Altra figura che è andata sparendo l’indaffaratissimo “strazzafacenni”. Solitamente vestito di scuro, per conferire tono al ruolo, con le tasche slabbrate da scartoffie, s’aggirava nei pressi degli uffici pubblici. Oggi, tra l’altro, morirebbe di fame, sbrigando chissà quando le pratiche con cui tirava a campare.

Dire che i giovani d’oggi preferiscano granite e pesce fresco non è una novità, mentre ci sarebbero idee contrastanti circa l’uso del cetriolo. La gente comune lo gusta col sale o a insalata, mentre le nuove generazioni lo prediligono nel drink, conferendogli freschezza.

Sotto l’ombrellone un tempo era d’avanguardia la radiolina a pile che non tiene confronto con lo smartphone, anche se l’ossessione del momento si chiama “Pokemon go” con cui si va a caccia di animaletti virtuali. Al tempo dei rifugiati nel ricovero S. Marta per scampare ai bombardamenti, di animaletti ce n’erano a volontà e recavano strani pruriti. Non era necessario andarli a cercare, si presentavano e saltavano addosso ai malcapitati!

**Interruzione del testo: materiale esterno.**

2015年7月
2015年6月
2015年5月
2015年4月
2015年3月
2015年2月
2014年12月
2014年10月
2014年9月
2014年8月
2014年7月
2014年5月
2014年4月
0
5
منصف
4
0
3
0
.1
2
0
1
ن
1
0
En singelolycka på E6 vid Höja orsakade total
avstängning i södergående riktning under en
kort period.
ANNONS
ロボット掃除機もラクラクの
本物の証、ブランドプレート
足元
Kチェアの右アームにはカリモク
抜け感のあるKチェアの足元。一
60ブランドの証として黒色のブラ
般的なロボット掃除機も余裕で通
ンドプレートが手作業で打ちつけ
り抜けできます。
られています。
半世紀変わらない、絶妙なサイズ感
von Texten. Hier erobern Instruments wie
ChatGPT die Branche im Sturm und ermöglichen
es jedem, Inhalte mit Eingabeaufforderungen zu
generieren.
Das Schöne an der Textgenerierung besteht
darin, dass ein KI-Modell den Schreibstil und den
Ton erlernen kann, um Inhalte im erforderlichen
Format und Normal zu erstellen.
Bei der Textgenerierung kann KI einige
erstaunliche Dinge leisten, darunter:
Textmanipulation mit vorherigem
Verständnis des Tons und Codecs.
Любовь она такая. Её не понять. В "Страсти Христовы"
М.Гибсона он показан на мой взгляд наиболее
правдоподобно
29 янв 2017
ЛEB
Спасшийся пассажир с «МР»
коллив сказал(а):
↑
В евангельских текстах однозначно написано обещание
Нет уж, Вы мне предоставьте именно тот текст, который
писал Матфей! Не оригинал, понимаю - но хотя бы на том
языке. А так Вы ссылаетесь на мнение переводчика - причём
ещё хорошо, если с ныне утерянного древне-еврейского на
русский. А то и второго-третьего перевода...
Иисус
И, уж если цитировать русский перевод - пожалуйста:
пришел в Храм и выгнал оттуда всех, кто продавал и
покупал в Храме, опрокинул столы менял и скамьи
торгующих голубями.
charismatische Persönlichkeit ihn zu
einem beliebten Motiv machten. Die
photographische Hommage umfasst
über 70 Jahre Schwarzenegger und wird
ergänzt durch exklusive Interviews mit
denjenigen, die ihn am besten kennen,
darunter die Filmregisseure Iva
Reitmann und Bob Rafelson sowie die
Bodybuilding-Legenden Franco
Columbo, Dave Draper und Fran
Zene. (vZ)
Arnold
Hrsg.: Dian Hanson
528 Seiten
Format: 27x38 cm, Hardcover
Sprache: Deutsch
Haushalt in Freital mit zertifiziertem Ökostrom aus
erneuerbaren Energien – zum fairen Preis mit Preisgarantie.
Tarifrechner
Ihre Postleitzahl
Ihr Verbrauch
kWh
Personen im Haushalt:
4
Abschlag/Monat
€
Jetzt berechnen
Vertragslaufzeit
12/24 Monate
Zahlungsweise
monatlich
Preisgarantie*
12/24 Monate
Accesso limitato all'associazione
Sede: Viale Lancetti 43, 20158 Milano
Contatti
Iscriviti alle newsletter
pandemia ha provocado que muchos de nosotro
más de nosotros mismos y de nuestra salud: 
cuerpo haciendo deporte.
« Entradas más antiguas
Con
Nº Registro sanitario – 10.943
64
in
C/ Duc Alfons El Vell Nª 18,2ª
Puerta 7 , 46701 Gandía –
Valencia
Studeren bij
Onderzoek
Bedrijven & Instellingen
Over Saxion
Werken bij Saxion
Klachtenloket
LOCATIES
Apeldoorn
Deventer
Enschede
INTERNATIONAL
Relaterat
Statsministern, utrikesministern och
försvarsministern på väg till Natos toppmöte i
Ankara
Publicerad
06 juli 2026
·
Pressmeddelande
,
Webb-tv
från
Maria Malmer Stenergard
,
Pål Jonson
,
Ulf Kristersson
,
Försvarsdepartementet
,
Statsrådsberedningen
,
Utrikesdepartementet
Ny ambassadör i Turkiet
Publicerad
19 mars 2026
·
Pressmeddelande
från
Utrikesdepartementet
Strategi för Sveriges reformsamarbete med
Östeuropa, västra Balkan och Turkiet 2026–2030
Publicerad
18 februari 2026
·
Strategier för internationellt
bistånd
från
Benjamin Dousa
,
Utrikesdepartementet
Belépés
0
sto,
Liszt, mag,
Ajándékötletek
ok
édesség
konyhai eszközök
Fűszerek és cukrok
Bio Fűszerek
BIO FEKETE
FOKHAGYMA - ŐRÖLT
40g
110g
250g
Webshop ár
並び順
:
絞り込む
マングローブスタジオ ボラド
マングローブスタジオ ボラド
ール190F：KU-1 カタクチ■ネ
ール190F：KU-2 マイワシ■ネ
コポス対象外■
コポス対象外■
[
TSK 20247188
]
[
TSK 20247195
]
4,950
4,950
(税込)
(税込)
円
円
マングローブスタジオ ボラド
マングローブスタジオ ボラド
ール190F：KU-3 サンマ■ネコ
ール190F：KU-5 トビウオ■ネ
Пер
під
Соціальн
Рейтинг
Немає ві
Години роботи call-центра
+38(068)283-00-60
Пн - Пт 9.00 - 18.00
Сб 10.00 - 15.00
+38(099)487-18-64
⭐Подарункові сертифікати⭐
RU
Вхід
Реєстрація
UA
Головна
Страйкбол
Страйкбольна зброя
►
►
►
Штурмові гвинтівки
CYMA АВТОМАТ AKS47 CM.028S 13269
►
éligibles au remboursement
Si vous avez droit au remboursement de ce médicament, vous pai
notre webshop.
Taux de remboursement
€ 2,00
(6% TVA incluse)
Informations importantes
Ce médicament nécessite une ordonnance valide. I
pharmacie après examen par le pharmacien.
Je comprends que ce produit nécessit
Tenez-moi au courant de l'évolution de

Sono stati posti a confronto i due momenti di ieri e d’oggi per promuovere una sana riflessione sul futuro, considerando che sono le persone, gli amministratori a stabilire le sorti di una città. Del passato inusto una frase di saggezza nostrana galleggiava pure tra i tavoli del bar Irrera e rimane per tutte le stagioni. È opportuno pronunciarla verso chi amministra. Alla fine del consueto delirio lucido, anziché lasciarsi coinvolgere in un inutile dialogo era d’uso il domandargli in maniera seria, ma spiazzante: Comu bi vinniru st’annu i buttigghi i pumadoru? (Come sono venute, quest’anno, le bottiglie di pomodoro?).